La falaise noire
— Rompt l'attache. Tu ne dois pas te lier à elle.
La voix de Dalin raisonna en moi comme dans une caverne. Je ressentais le poids de mon corps et la force qu'il exerçait sur la barque. Je percevais la puissance de la houle autour de nous, des vagues qui s'écrasaient contre la falaise de l'île et sentais l'écume salée des embruns sur mon visage. Là-haut, sous l'éclat laiteux de la lune, je sentais la présence de ces milliers d'humains lovés dans leur literies, plongés dans l'insouciance des songes. Ils étaient juste là, derrière ces murs de pierres froides, au cœur de ces foyers plongés dans l'obscurité, faiblement réchauffés par des braises mourantes au fond des âtres. Plus loin encore derrière nous, toutes les âmes d'Albar scintillaient comme des étoiles parsemant le ciel. Elles appelaient silencieusement mon esprit à se tendre vers elles, et il me fut difficile de résister à cette attraction. Un murmure, un appel dans la brise nocturne. Le magicien me tenait par les poignets, et tentait brièvement de me garder avec lui.
Alors, je perçus de nouveau le balancement de la barque, puis croisai le regard inquiet de Dalin face à moi. La main du magicien sur mon poignet ne retenait pas seulement l'équilibre de mon corps, mais l'éveil de ma conscience. L'ombre de sous la place forte m'avait de nouveau rattrapée, et avait bien faillit s'emparer de mon esprit pour de bon. Je brisai cette léthargie contemplative en tenant fermement le plat-bord de la barque d'un côté comme de l'autre, jusqu'à ce que mes phalanges virent au blanc sous l'effort.
— C'est bien, murmura le magicien, tu sais exactement ce que tu dois faire.
Et, sans me lâcher du regard, il se remit à ramer vers l'île de la citadelle. Nous étions tout proche. L'ombre de l'imposante falaise noire nous couvrit. La houle nous ballottait d'un côté puis de l'autre, si bien que débarquer sans percuter violemment les récifs à flanc de falaise me semblait presque inévitable. Plongés dans l'obscurité, je remarquai que la protection verdâtre du magicien s'était volatilisée. Mais, à l'expression concentrée qu'il avait et à la faible vibration qui planait encore dans l'air, je sus que sa magie était encore à l'œuvre. J'eus en revanche plus de difficultés à repérer l'étroite ouverture entre deux rochers escarpés vers laquelle il se dirigeait.
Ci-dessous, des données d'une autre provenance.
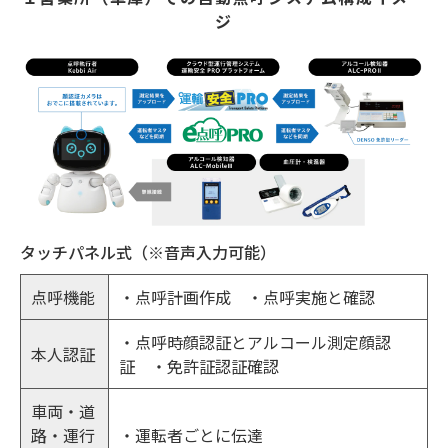
ジ
タッチパネル式（※音声入力可能）
点呼機能
・点呼計画作成 ・点呼実施と確認
・点呼時顔認証とアルコール測定顔認
本人認証
証 ・免許証認証確認
車両・道
路・運行
・運転者ごとに伝達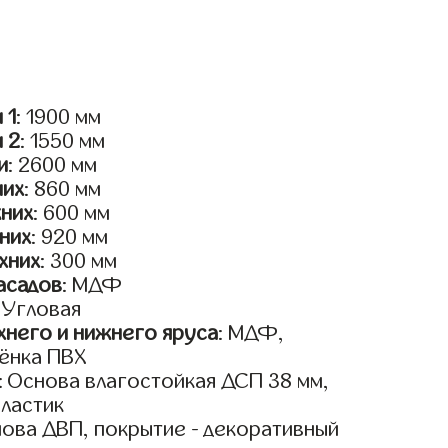
 1
: 1900 мм
и 2
: 1550 мм
и
: 2600 мм
них
: 860 мм
жних
: 600 мм
них
: 920 мм
хних
: 300 мм
асадов
: МДФ
: Угловая
него и нижнего яруса
: МДФ,
ёнка ПВХ
: Основа влагостойкая ДСП 38 мм,
пластик
нова ДВП, покрытие - декоративный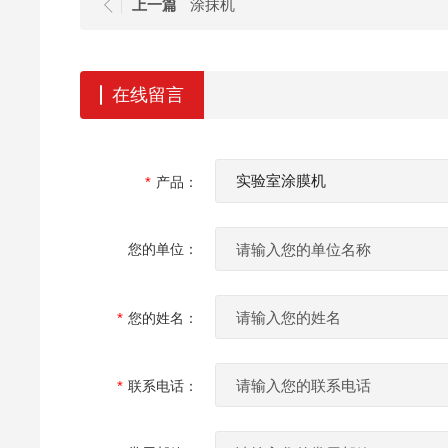
上一篇
涂抹机
在线留言
产品：
您的单位：
您的姓名：
联系电话：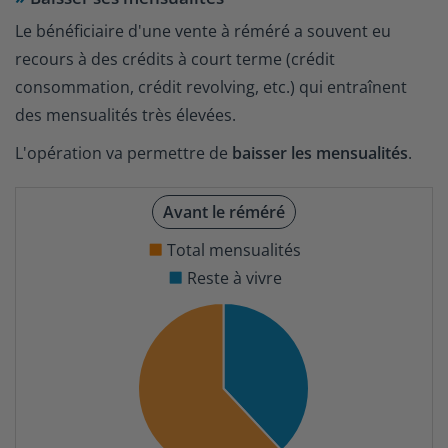
Le bénéficiaire d'une vente à réméré a souvent eu
recours à des crédits à court terme (crédit
consommation, crédit revolving, etc.) qui entraînent
des mensualités très élevées.
L'opération va permettre de
baisser les mensualités
.
Avant le réméré
Total mensualités
Reste à vivre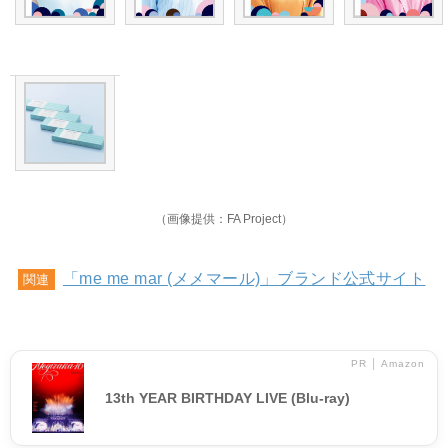
（画像提供：FA Project）
「me me mar (メメマール)」ブランド公式サイト
関連
PR │ Amazon
13th YEAR BIRTHDAY LIVE (Blu-ray)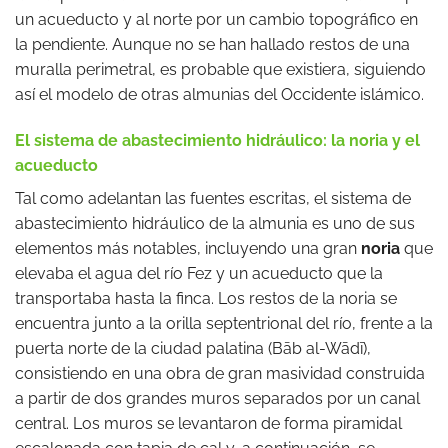
un acueducto y al norte por un cambio topográfico en
la pendiente. Aunque no se han hallado restos de una
muralla perimetral, es probable que existiera, siguiendo
así el modelo de otras almunias del Occidente islámico.
El sistema de abastecimiento hidráulico: la noria y el
acueducto
Tal como adelantan las fuentes escritas, el sistema de
abastecimiento hidráulico de la almunia es uno de sus
elementos más notables, incluyendo una gran
noria
que
elevaba el agua del río Fez y un acueducto que la
transportaba hasta la finca. Los restos de la noria se
encuentra junto a la orilla septentrional del río, frente a la
puerta norte de la ciudad palatina (Bāb al-Wādī),
consistiendo en una obra de gran masividad construida
a partir de dos grandes muros separados por un canal
central. Los muros se levantaron de forma piramidal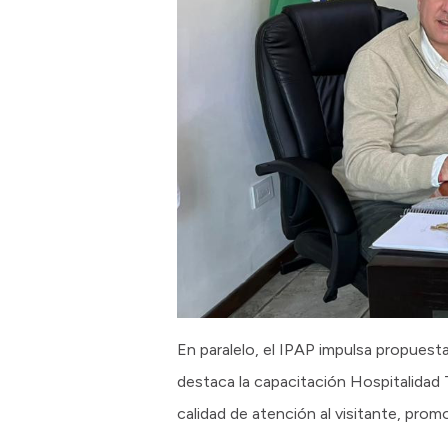
En paralelo, el IPAP impulsa propuesta
destaca la capacitación Hospitalidad 
calidad de atención al visitante, promo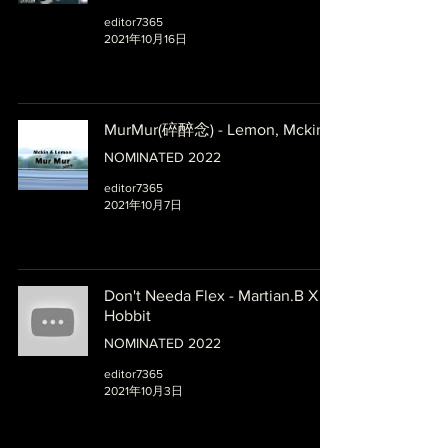
editor7365
2021年10月16日
MurMur(碎醉念) - Lemon, Mckin
NOMINATED 2022
editor7365
2021年10月7日
Don't Needa Flex - Martian.B X
Hobbit
NOMINATED 2022
editor7365
2021年10月3日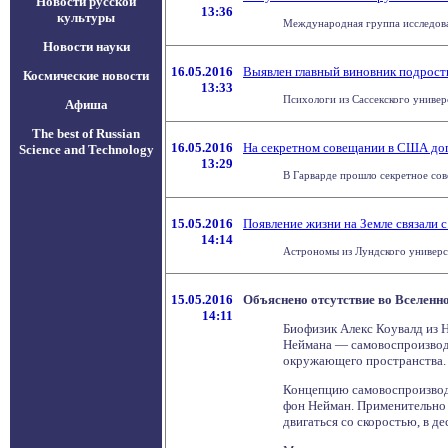
Новости русской
13:36
культуры
Международная группа исследоват
Новости науки
16.05.2016
Выявлен главный виновник подрост
Космические новости
13:33
Психологи из Сассекского универ
Афиша
The best of Russian
16.05.2016
На секретном совещании в США дог
Science and Technology
13:29
В Гарварде прошло секретное сов
15.05.2016
Появление жизни на Земле связали 
14:14
Астрономы из Лундского универси
15.05.2016
Объяснено отсутствие во Вселен
14:11
Биофизик Алекс Коувалд из 
Неймана — самовоспроизвод
окружающего пространства. 
Концепцию самовоспроизводя
фон Нейман. Применительно к
двигаться со скоростью, в д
Le balancement de la houle cessa. Les palpitations à mes tempes furent plus fortes. La barque, sous l'impulsion d'une force invisible, flottait dans les airs et survola les écueils qui bordaient la plage de galet. Enfin, elle s'écrasa dans un raclement sonore sur le rivage.
A mes côtés, Dalin se leva et enjamba le plat-bord pour se hisser sur la grève. Il me tendit la main que j'empoignai fermement, afin de débarquer à mon tour. Sa paume me parut comme chargée d'énergie. Je failli perdre l'équilibre au moment de poser pied à terre. L'eau m'arrivait aux genoux et, compte tenu de mon état de faiblesse, le ressac puissant de cette grande marée failli bien m'emporter.
Sans attendre que j'arrive à sa hauteur, Dalin s'avança sur la plage de galet et longea la falaise, comme à la recherche d'un passage. Là-haut, la muraille et les lumières semblaient si lointaines que les gardes auraient bien eu du mal à nous repérer dans les ténèbres. Je soupçonnais tout de même le magicien d'avoir gardé quelques protections plus fines autour de nous, des enchantements qu'une apprentie de treize ans n'était pas capable de percevoir. Il s'arrêta brusquement.
Nous étions au pied d'un escalier taillé dans la pierre. Il grimpait si haut que je n'en voyais pas l'extrémité.
— Suis-moi, indiqua-t-il inutilement.
A mon grand désespoir, l'escalier était extrêmement raide, avec des marches presque deux fois plus hautes que celles que j'avais connues dans la Tour des trois Soeurs. Si bien que je dû m’aider de mes mains. Ces marches étaient si étroites et glissantes, que je risquais de chuter à tout moment si je prenais une mauvaise prise. Plongée dans le noir et l'air frais de la nuit, j'avais l'impression de grimper pied nue à la plus grande échelle de la bibliothèque de maître Rygon. Après une ascension qui m'avait paru durer une éternité, nous arrivâmes sur une grande terrasse taillée à flanc de falaise. Là, face à nous, se dressait une imposante arche sur laquelle était gravée une multitude de runes elfiques étincelantes.